An enquiry of Udaykumar had revealed a deep and growing connection with US and German entities. In July 2010, Udaykumar received an unsolicited contract from the Kirwan Institute for Study of Race and Ethnicity at the Ohio State University, USA as a Consultant on “Group, Race, Class and Democracy issues through NGOs”. He was paid $21,120 upto June 2011 in a US bank account in his name and was contracted to earn another $17,600 upto April 2012 for fortnightly reports. These reports were significant in the fact that they were very brief lists of three general articles or books purported to have been read in the past fortnight, none relating to anti-nuclear activism, his main interest.
As a result, Udaykumar’s contact in Germany, one Sonntag Rainer Hermann (German national) was deported from Chennai on February 27, 2012. Hermann’s laptop contained a scanned map of India with 16 nuclear plants (existing or proposed) and five uranium mine locations marked prominently. The map also included contact details of 50 Indian anti-nuclear activists hand-written on small slips of paper along with a Blackberry PIN graph. The map was sent via email to five prominent anti-nuclear activists, including Udaykumar.
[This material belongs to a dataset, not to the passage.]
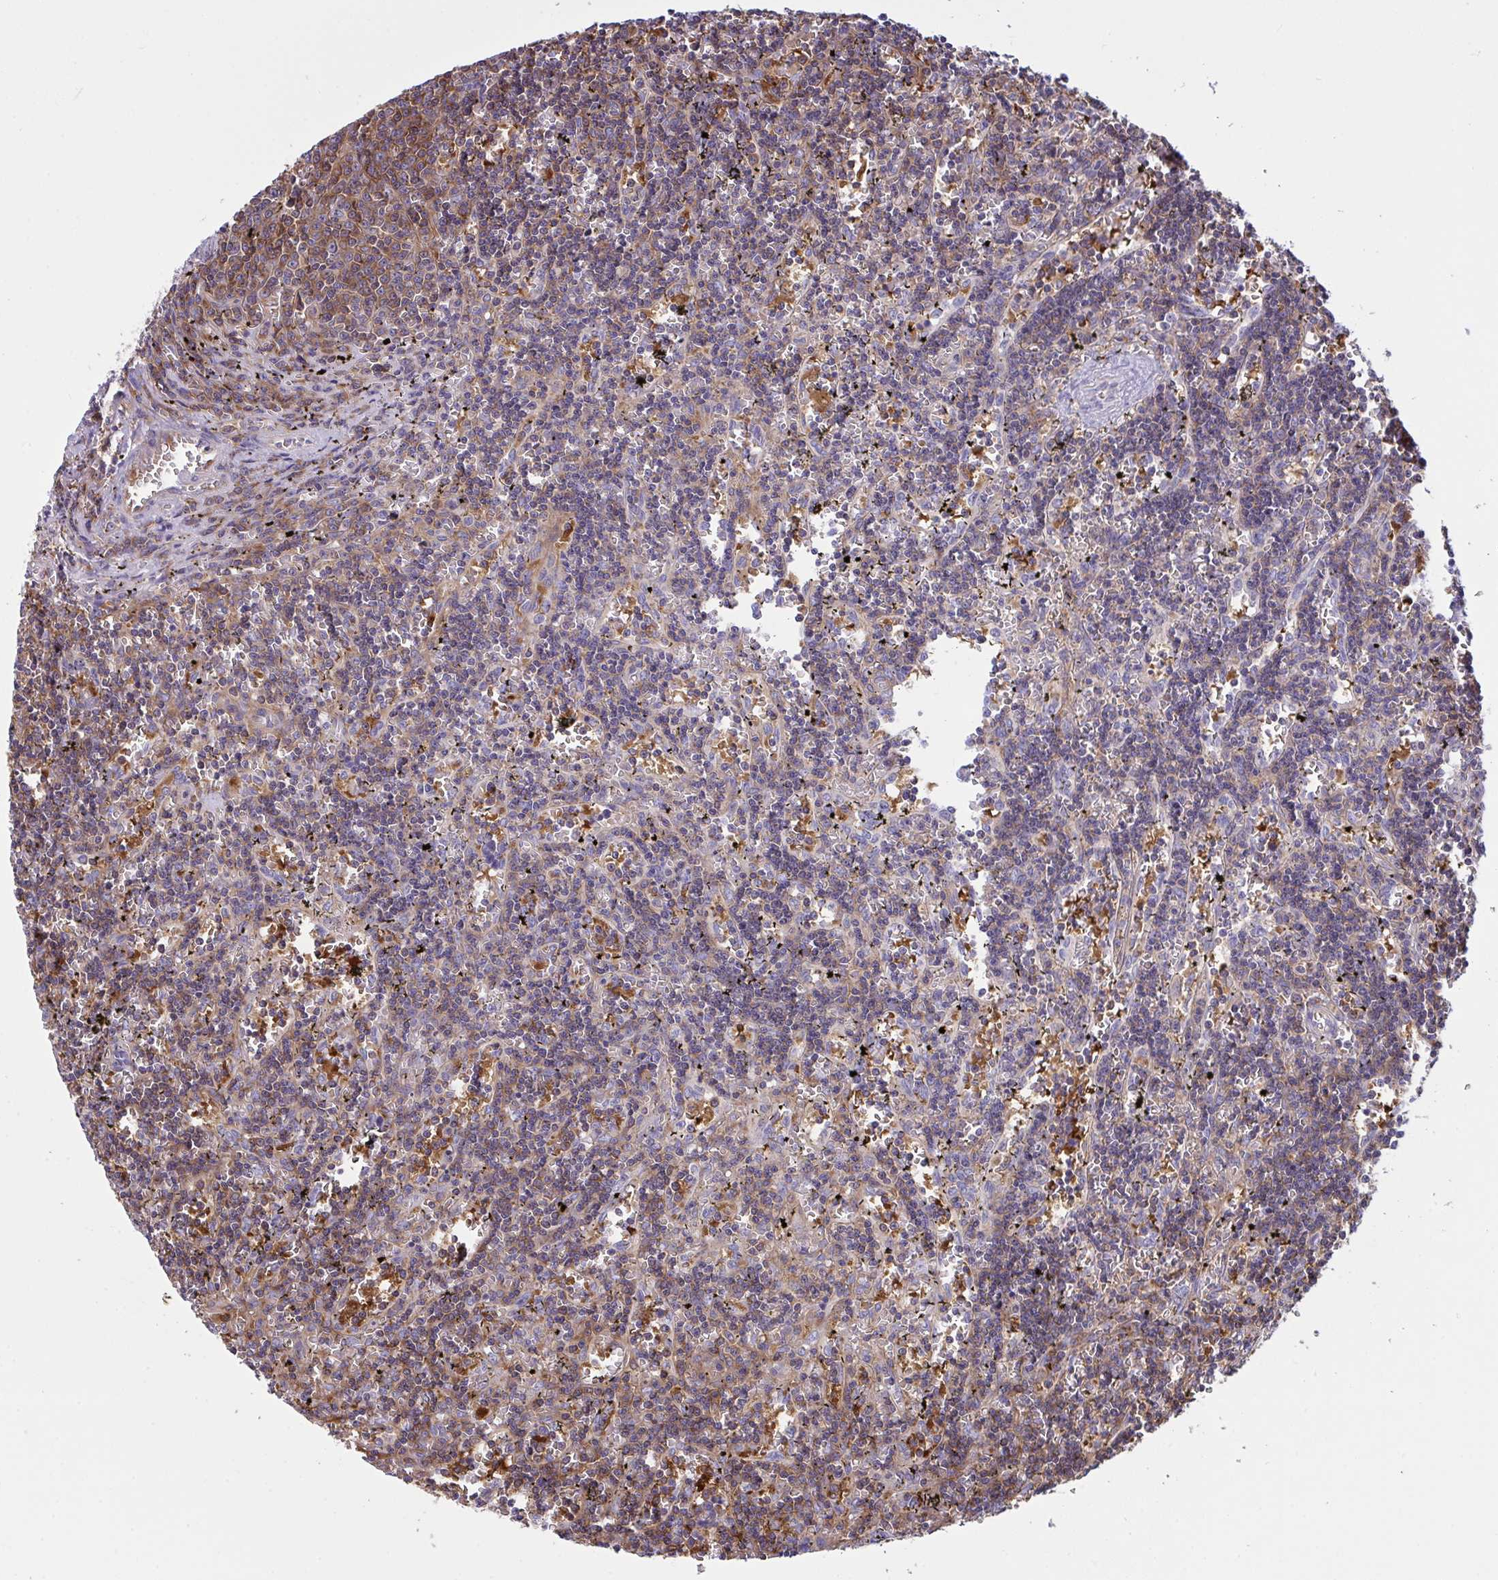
{"staining": {"intensity": "moderate", "quantity": "25%-75%", "location": "cytoplasmic/membranous"}, "tissue": "lymphoma", "cell_type": "Tumor cells", "image_type": "cancer", "snomed": [{"axis": "morphology", "description": "Malignant lymphoma, non-Hodgkin's type, Low grade"}, {"axis": "topography", "description": "Spleen"}], "caption": "Human lymphoma stained with a brown dye exhibits moderate cytoplasmic/membranous positive expression in approximately 25%-75% of tumor cells.", "gene": "TSC22D3", "patient": {"sex": "male", "age": 60}}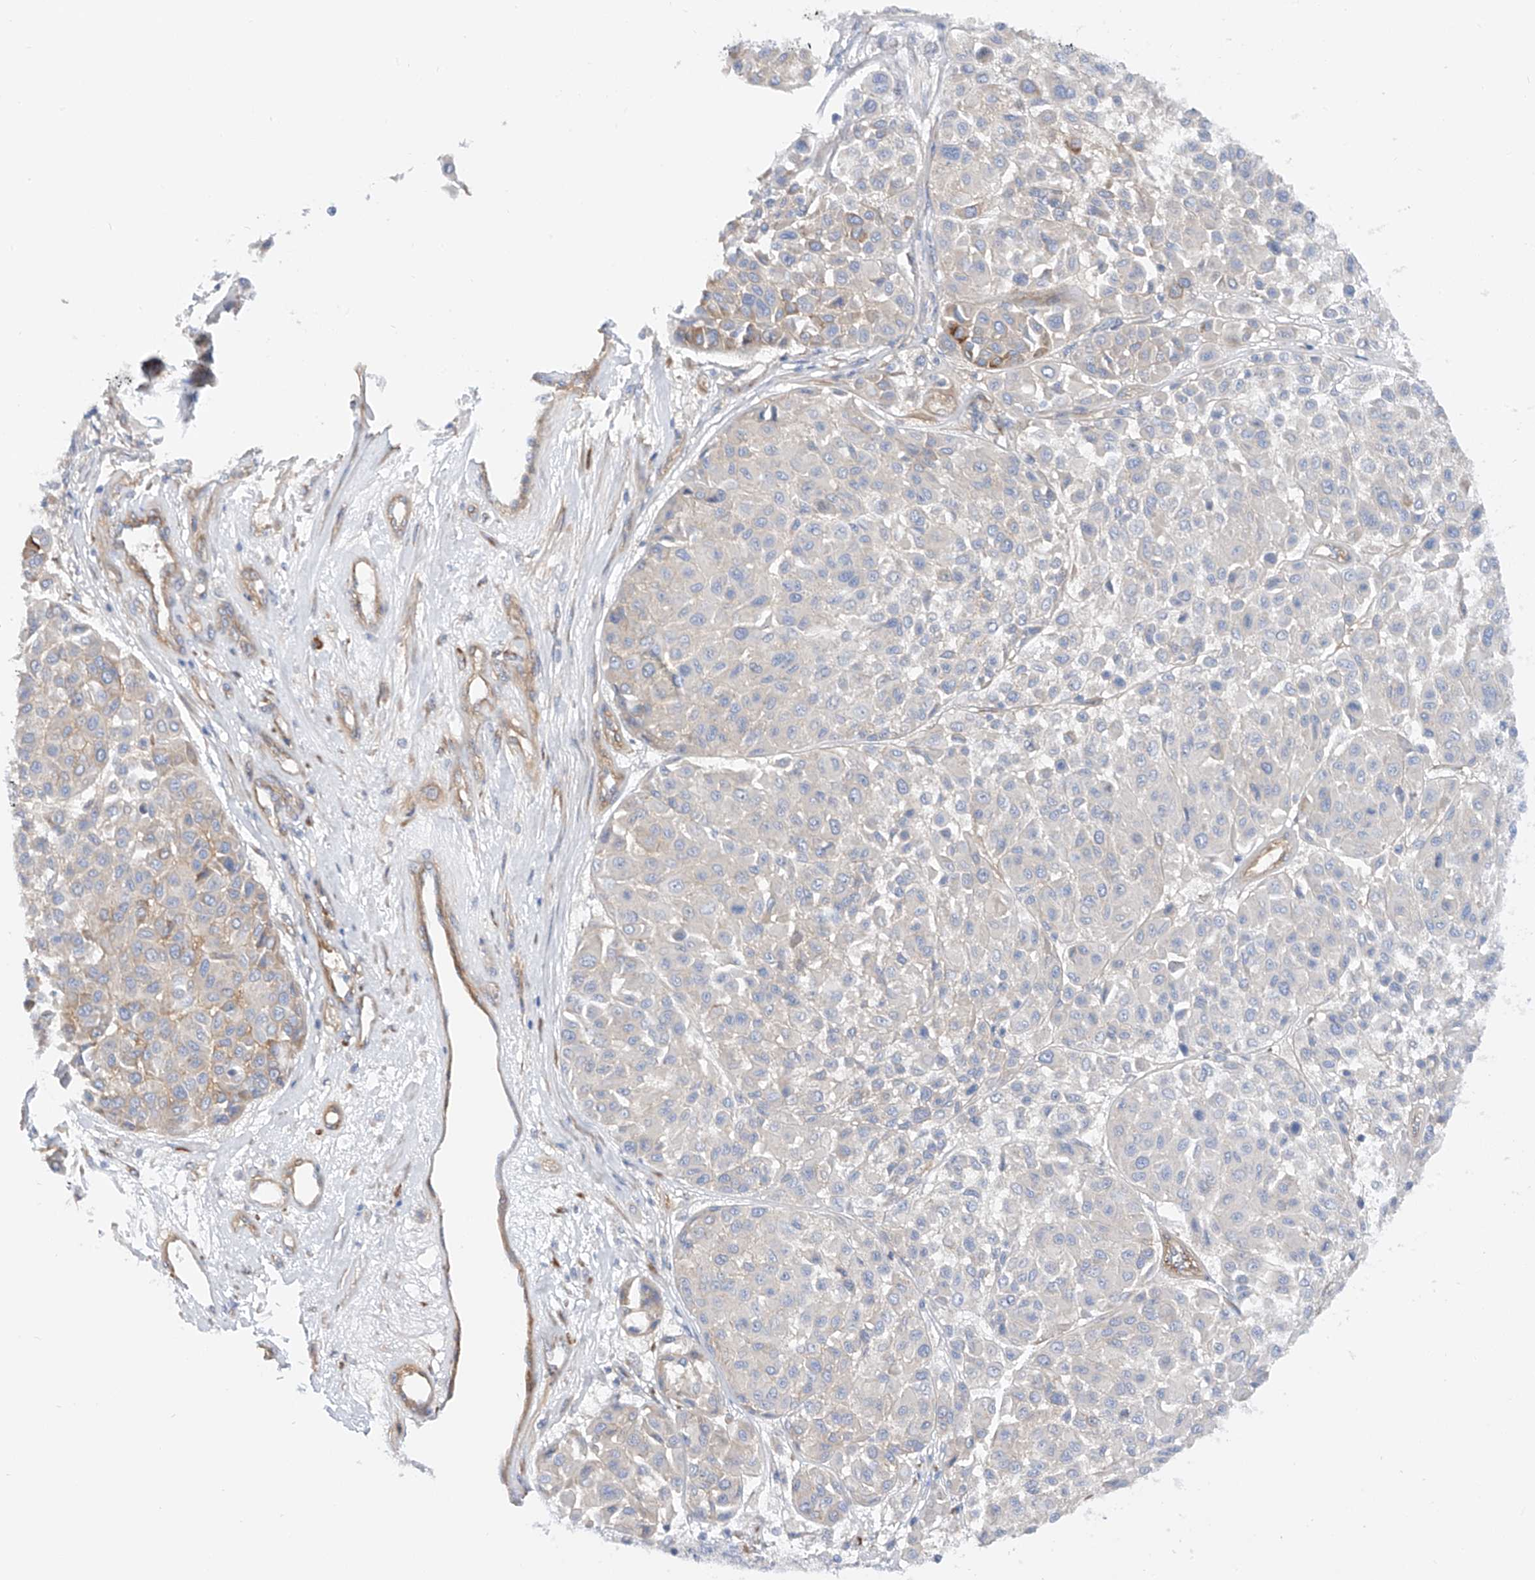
{"staining": {"intensity": "negative", "quantity": "none", "location": "none"}, "tissue": "melanoma", "cell_type": "Tumor cells", "image_type": "cancer", "snomed": [{"axis": "morphology", "description": "Malignant melanoma, Metastatic site"}, {"axis": "topography", "description": "Soft tissue"}], "caption": "Malignant melanoma (metastatic site) was stained to show a protein in brown. There is no significant positivity in tumor cells.", "gene": "LCA5", "patient": {"sex": "male", "age": 41}}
Map acquired from a German spy by the Intelligence Bureau with 16 nuclear plants (existing or proposed) and five uranium mine locations marked prominently.
Sustained analysis revealed that the name slips on the map were hand-written in order to avoid possible detection by text search algorithms said to be installed at e-gateways.
Based on the above enquiry, network analysis of all anti-nuclear NGO activity in India revealed the existence of
One ‘Super Network’ (prominently driven by Greenpeace and renowned activists) and
Five ‘Territorial Networks’ based out of
Tamil Nadu (Idinthakarai, District Tirunelveli),
Andhra Pradesh (Hyderabad),
The map clearly indicated the involvement of an organized agency and/or a highly professional, well-funded entity, which expends considerable effort in masking its origins.